### DATA FOR THIS TASK

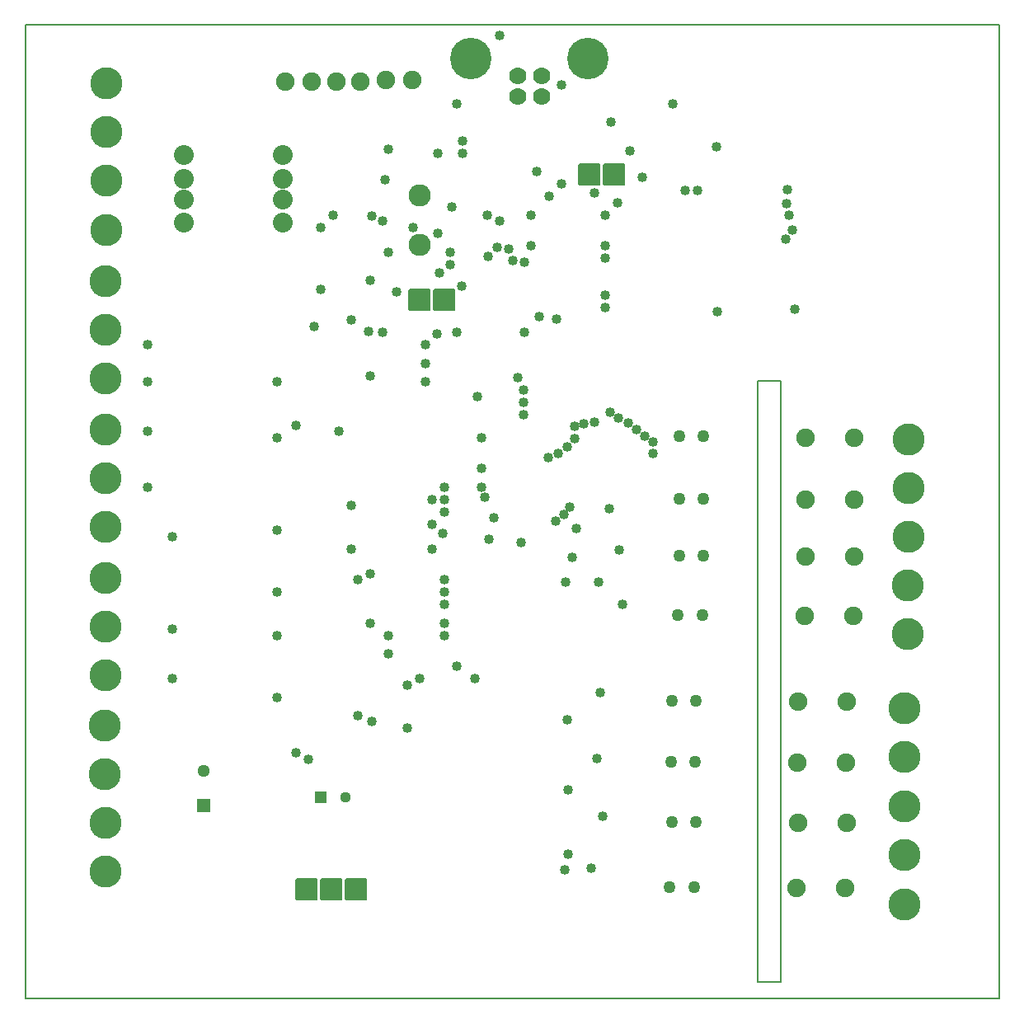
<source format=gbr>
G04 PROTEUS RS274X GERBER FILE*
%FSLAX45Y45*%
%MOMM*%
G01*
%ADD24C,1.016000*%
%ADD42C,1.778000*%
%ADD49C,4.254000*%
%ADD53C,3.302000*%
%ADD54C,1.270000*%
%ADD55C,1.905000*%
%ADD62C,2.286000*%
%AMPPAD057*
4,1,4,
-0.640000,-0.640000,
-0.640000,0.640000,
0.640000,0.640000,
0.640000,-0.640000,
-0.640000,-0.640000,
0*%
%ADD63PPAD057*%
%ADD34C,1.280000*%
%AMPPAD058*
4,1,4,
-0.560000,0.560000,
0.560000,0.560000,
0.560000,-0.560000,
-0.560000,-0.560000,
-0.560000,0.560000,
0*%
%ADD64PPAD058*%
%ADD36C,1.120000*%
%AMPPAD060*
4,1,36,
1.016000,-1.143000,
-1.016000,-1.143000,
-1.041970,-1.140470,
-1.065980,-1.133200,
-1.087580,-1.121650,
-1.106290,-1.106290,
-1.121650,-1.087570,
-1.133200,-1.065980,
-1.140470,-1.041970,
-1.143000,-1.016000,
-1.143000,1.016000,
-1.140470,1.041970,
-1.133200,1.065980,
-1.121650,1.087570,
-1.106290,1.106290,
-1.087580,1.121650,
-1.065980,1.133200,
-1.041970,1.140470,
-1.016000,1.143000,
1.016000,1.143000,
1.041970,1.140470,
1.065980,1.133200,
1.087580,1.121650,
1.106290,1.106290,
1.121650,1.087570,
1.133200,1.065980,
1.140470,1.041970,
1.143000,1.016000,
1.143000,-1.016000,
1.140470,-1.041970,
1.133200,-1.065980,
1.121650,-1.087570,
1.106290,-1.106290,
1.087580,-1.121650,
1.065980,-1.133200,
1.041970,-1.140470,
1.016000,-1.143000,
0*%
%ADD66PPAD060*%
%ADD31C,2.032000*%
%ADD43C,0.203200*%
D24*
X-571500Y+1841500D03*
X-3746500Y+1714500D03*
X-3492500Y-1206500D03*
X-3746500Y+254000D03*
X-3746500Y+825500D03*
X-3746500Y+1333500D03*
X-3492500Y-254000D03*
X-3492500Y-1714500D03*
X-1460500Y-635000D03*
X-698500Y-825500D03*
X-381000Y-1714500D03*
X-952500Y-1714500D03*
X-190500Y-63500D03*
X-571500Y-1587500D03*
X-2222500Y-2476500D03*
X-2222500Y+889000D03*
X-1460500Y+1397000D03*
X-825500Y+127000D03*
X-825500Y-127000D03*
X-1651000Y+1968500D03*
X-1333500Y+1841500D03*
X-698500Y+254000D03*
X-889000Y+1714500D03*
X-698500Y+0D03*
X-317500Y+444500D03*
X-317500Y+762000D03*
X-698500Y-1270000D03*
X-889000Y+1524000D03*
X-889000Y+1333500D03*
X-698500Y-1143000D03*
X-1270000Y-1270000D03*
X-1587500Y-2095500D03*
X+1651000Y+4191000D03*
X-1270000Y+2667000D03*
X+1016000Y+4000500D03*
X-1651000Y-381000D03*
X-1270000Y-1460500D03*
X-1968500Y+2921000D03*
X-2413000Y-1905000D03*
X-2413000Y-190500D03*
X-2032000Y+1905000D03*
X-1016000Y+2921000D03*
X-1968500Y+2286000D03*
X-825500Y-381000D03*
X-2413000Y+1333500D03*
X-2413000Y-1270000D03*
X-2413000Y-825500D03*
X-2413000Y+762000D03*
X-127000Y+2984500D03*
X-635000Y+2667000D03*
X-1333500Y+2984500D03*
X-635000Y+2540000D03*
X+1079500Y+3175000D03*
X+952500Y+2730500D03*
X+381000Y+3238500D03*
X+952500Y+2603500D03*
X+190500Y+3048000D03*
X+952500Y+3048000D03*
X+508000Y+3365500D03*
X+254000Y+3492500D03*
X+952500Y+2095500D03*
X-508000Y+3683000D03*
X-762000Y+3683000D03*
X-127000Y+4889500D03*
X-571500Y+4191000D03*
X-254000Y+3048000D03*
X-508000Y+3810000D03*
X+1905000Y+3302000D03*
X-762000Y+2857500D03*
X-1778000Y+825500D03*
X-698500Y-698500D03*
X-1079500Y-2222500D03*
X+508000Y+4381500D03*
X-1587500Y-698500D03*
X-1460500Y-1143000D03*
X-317500Y+254000D03*
X+370000Y+560000D03*
X+655517Y-168538D03*
X+474168Y+596987D03*
X+449931Y-97960D03*
X+544842Y-723168D03*
X+883810Y-723168D03*
X+565210Y+663508D03*
X+527073Y-31936D03*
X+638407Y+753547D03*
X+586306Y+50754D03*
X+618446Y-469414D03*
X+564776Y-2132705D03*
X+638888Y+878033D03*
X+572518Y-2855720D03*
X+736506Y+906357D03*
X+570085Y-3515409D03*
X+841984Y+916463D03*
X+534981Y-3678130D03*
X+1007245Y+1025752D03*
X+996335Y+32883D03*
X+1086093Y+958544D03*
X+1098652Y-395926D03*
X+1188967Y+910209D03*
X+1134885Y-951010D03*
X+1274328Y+840704D03*
X+904105Y-1855026D03*
X+2095500Y+3746500D03*
X+2105500Y+2052000D03*
X+1359671Y+778112D03*
X+869417Y-2530270D03*
X+1445885Y+720081D03*
X+811026Y-3659624D03*
X+1441050Y+601049D03*
X+930569Y-3128787D03*
X+2821226Y+3307917D03*
X+2819699Y+3166370D03*
X+2842404Y+3044065D03*
X+2874954Y+2893344D03*
X+2803946Y+2795842D03*
X+2902313Y+2075638D03*
X+456766Y+1979175D03*
X-1270000Y+3720000D03*
X+190500Y+2730500D03*
X+4030000Y-2020240D03*
X+1778000Y+3302000D03*
X+127000Y+1841500D03*
X+276499Y+2000507D03*
X+952500Y+2222500D03*
X+123884Y+2560742D03*
X+57290Y+1374253D03*
X+3439Y+2579929D03*
X+114134Y+1248599D03*
X-33537Y+2696173D03*
X+117377Y+1123735D03*
X-151661Y+2715159D03*
X+113012Y+996294D03*
X-249339Y+2620973D03*
X-358424Y+1184536D03*
X-747954Y+2454238D03*
X-776473Y+1828315D03*
X-1187535Y+2257783D03*
X-1651000Y+63500D03*
X-698500Y-952500D03*
X-712013Y-222567D03*
X-700984Y+127086D03*
X-622829Y+3126517D03*
X-280000Y+150000D03*
X-238445Y-283489D03*
X-1079500Y-1778000D03*
X-1446296Y-2156585D03*
X-1461945Y+2374407D03*
X-1472987Y+1851654D03*
X+90500Y-320000D03*
X-2095500Y-2540000D03*
X-1841500Y+3048000D03*
X-522521Y+2320214D03*
X-1441114Y+3034702D03*
X-1308462Y+3408462D03*
X+845423Y+3269796D03*
X+1336986Y+3434158D03*
X+1209379Y+3707962D03*
D42*
X+53000Y+4268000D03*
X+301920Y+4268000D03*
X+301920Y+4479780D03*
X+53000Y+4479780D03*
D49*
X-427000Y+4649780D03*
X+773000Y+4649780D03*
D53*
X-4179620Y+2369000D03*
X-4179620Y+1868620D03*
X-4179620Y+1368240D03*
X-4176620Y+846000D03*
X-4176620Y+345620D03*
X-4176620Y-154760D03*
X-4179620Y-677000D03*
X-4179620Y-1177380D03*
X-4179620Y-1677760D03*
X+4029000Y-3022000D03*
X+4029000Y-2521620D03*
X+4029000Y-2021240D03*
X+4066000Y-255000D03*
X+4066000Y+245380D03*
X+4066000Y+745760D03*
D54*
X+1617000Y-3853000D03*
X+1867000Y-3853000D03*
D55*
X+2917000Y-3863000D03*
X+3417000Y-3863000D03*
D54*
X+1637000Y-3185000D03*
X+1887000Y-3185000D03*
D55*
X+2937000Y-3195000D03*
X+3437000Y-3195000D03*
D54*
X+1627000Y-2567000D03*
X+1877000Y-2567000D03*
D55*
X+2927000Y-2577000D03*
X+3427000Y-2577000D03*
D54*
X+1637000Y-1939000D03*
X+1887000Y-1939000D03*
D55*
X+2937000Y-1949000D03*
X+3437000Y-1949000D03*
D54*
X+1700000Y-1060000D03*
X+1950000Y-1060000D03*
D55*
X+3000000Y-1070000D03*
X+3500000Y-1070000D03*
D54*
X+1713000Y-451000D03*
X+1963000Y-451000D03*
D55*
X+3013000Y-461000D03*
X+3513000Y-461000D03*
D54*
X+1713000Y+131000D03*
X+1963000Y+131000D03*
D55*
X+3013000Y+121000D03*
X+3513000Y+121000D03*
D54*
X+1713000Y+773000D03*
X+1963000Y+773000D03*
D55*
X+3013000Y+763000D03*
X+3513000Y+763000D03*
D53*
X+4024000Y-4029000D03*
X+4024000Y-3528620D03*
X+4057000Y-1257000D03*
X+4057000Y-756620D03*
X-4181620Y-2194000D03*
X-4181620Y-2694380D03*
X-4180620Y-3192000D03*
X-4180620Y-3692380D03*
D62*
X-950000Y+3250000D03*
X-950000Y+2742000D03*
D63*
X-3170000Y-3015000D03*
D34*
X-3170000Y-2665000D03*
D64*
X-1965000Y-2930000D03*
D36*
X-1715000Y-2930000D03*
D55*
X-2330000Y+4420000D03*
X-2060000Y+4420000D03*
X-1810000Y+4420000D03*
X-1560000Y+4420000D03*
X-1300000Y+4430000D03*
X-1030000Y+4430000D03*
D66*
X-1606000Y-3880000D03*
X-1860000Y-3880000D03*
X-2114000Y-3880000D03*
X-950000Y+2170000D03*
X-696000Y+2170000D03*
X+796000Y+3460000D03*
X+1050000Y+3460000D03*
D53*
X-4172250Y+4397750D03*
X-4172250Y+3897370D03*
X-4172250Y+3396990D03*
X-4172250Y+2896610D03*
D31*
X-3370000Y+2970000D03*
X-2354000Y+2970000D03*
X-3370000Y+3210000D03*
X-2354000Y+3210000D03*
X-3370000Y+3660000D03*
X-2354000Y+3660000D03*
X-2360000Y+3420000D03*
X-3376000Y+3420000D03*
D43*
X-5000000Y-5000000D02*
X+5000000Y-5000000D01*
X+5000000Y+5000000D01*
X-5000000Y+5000000D01*
X-5000000Y-5000000D01*
X+2520000Y-4830000D02*
X+2760000Y-4830000D01*
X+2760000Y+1340000D01*
X+2520000Y+1340000D01*
X+2520000Y-4830000D01*
M02*

</source>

######

- **DESCRIPTION OF THE TASK**:
With the line holding "X-825500Y-127000D03*" as the first and the line holding "X+254000Y+3492500D03*" as the last, set down that range of the entries above exactly, and nothing else.

- **TASK OUTPUT**:
X-825500Y-127000D03*
X-1651000Y+1968500D03*
X-1333500Y+1841500D03*
X-698500Y+254000D03*
X-889000Y+1714500D03*
X-698500Y+0D03*
X-317500Y+444500D03*
X-317500Y+762000D03*
X-698500Y-1270000D03*
X-889000Y+1524000D03*
X-889000Y+1333500D03*
X-698500Y-1143000D03*
X-1270000Y-1270000D03*
X-1587500Y-2095500D03*
X+1651000Y+4191000D03*
X-1270000Y+2667000D03*
X+1016000Y+4000500D03*
X-1651000Y-381000D03*
X-1270000Y-1460500D03*
X-1968500Y+2921000D03*
X-2413000Y-1905000D03*
X-2413000Y-190500D03*
X-2032000Y+1905000D03*
X-1016000Y+2921000D03*
X-1968500Y+2286000D03*
X-825500Y-381000D03*
X-2413000Y+1333500D03*
X-2413000Y-1270000D03*
X-2413000Y-825500D03*
X-2413000Y+762000D03*
X-127000Y+2984500D03*
X-635000Y+2667000D03*
X-1333500Y+2984500D03*
X-635000Y+2540000D03*
X+1079500Y+3175000D03*
X+952500Y+2730500D03*
X+381000Y+3238500D03*
X+952500Y+2603500D03*
X+190500Y+3048000D03*
X+952500Y+3048000D03*
X+508000Y+3365500D03*
X+254000Y+3492500D03*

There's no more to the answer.